ACTION ITEM:
The answer must repeat every record exactly, with no pictures in it.

** PROVIDED DATA follows **

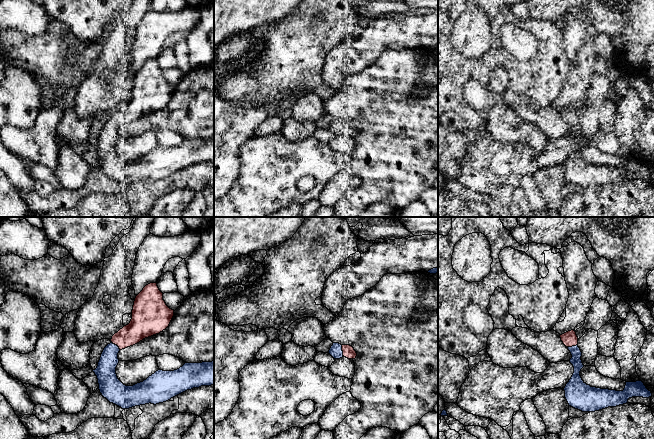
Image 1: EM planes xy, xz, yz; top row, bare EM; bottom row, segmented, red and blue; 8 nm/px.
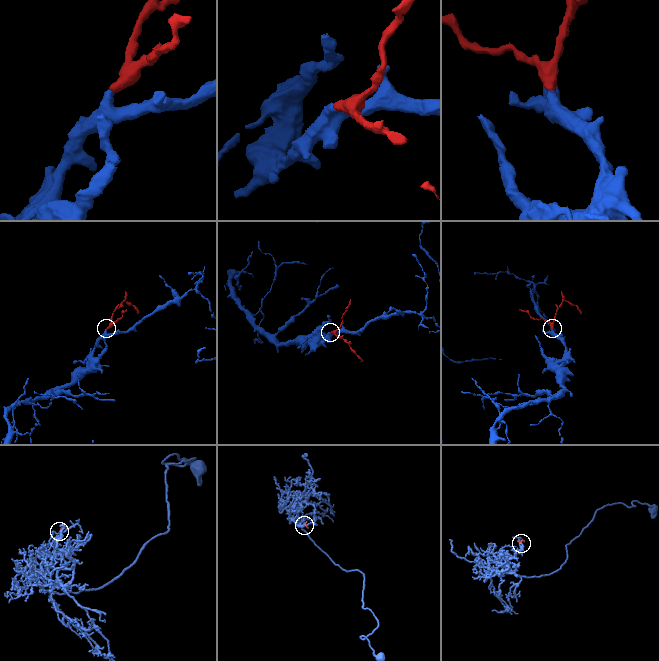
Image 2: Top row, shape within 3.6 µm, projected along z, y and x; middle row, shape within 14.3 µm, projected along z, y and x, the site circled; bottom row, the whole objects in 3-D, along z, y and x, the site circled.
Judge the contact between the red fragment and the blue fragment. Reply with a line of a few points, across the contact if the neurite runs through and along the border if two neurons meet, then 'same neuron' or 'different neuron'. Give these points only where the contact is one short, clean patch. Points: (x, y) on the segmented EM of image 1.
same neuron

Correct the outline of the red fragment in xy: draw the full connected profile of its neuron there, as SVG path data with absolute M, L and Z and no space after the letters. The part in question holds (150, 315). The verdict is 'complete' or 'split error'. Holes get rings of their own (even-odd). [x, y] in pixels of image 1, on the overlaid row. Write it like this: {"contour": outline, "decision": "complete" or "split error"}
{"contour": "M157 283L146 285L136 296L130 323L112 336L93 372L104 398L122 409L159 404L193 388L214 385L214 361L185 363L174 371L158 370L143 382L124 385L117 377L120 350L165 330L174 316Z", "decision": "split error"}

** End of PROVIDED DATA **

RESPONSE:
Image 1: EM planes xy, xz, yz; top row, bare EM; bottom row, segmented, red and blue; 8 nm/px.
Image 2: Top row, shape within 3.6 µm, projected along z, y and x; middle row, shape within 14.3 µm, projected along z, y and x, the site circled; bottom row, the whole objects in 3-D, along z, y and x, the site circled.
Judge the contact between the red fragment and the blue fragment. Reply with a line of a few points, across the contact if the neurite runs through and along the border if two neurons meet, then 'same neuron' or 'different neuron'. Give these points only where the contact is one short, clean patch. Points: (x, y) on the segmented EM of image 1.
same neuron

Correct the outline of the red fragment in xy: draw the full connected profile of its neuron there, as SVG path data with absolute M, L and Z and no space after the letters. The part in question holds (150, 315). The verdict is 'complete' or 'split error'. Holes get rings of their own (even-odd). [x, y] in pixels of image 1, on the overlaid row. Write it like this: {"contour": outline, "decision": "complete" or "split error"}
{"contour": "M157 283L146 285L136 296L130 323L112 336L93 372L104 398L122 409L159 404L193 388L214 385L214 361L185 363L174 371L158 370L143 382L124 385L117 377L120 350L165 330L174 316Z", "decision": "split error"}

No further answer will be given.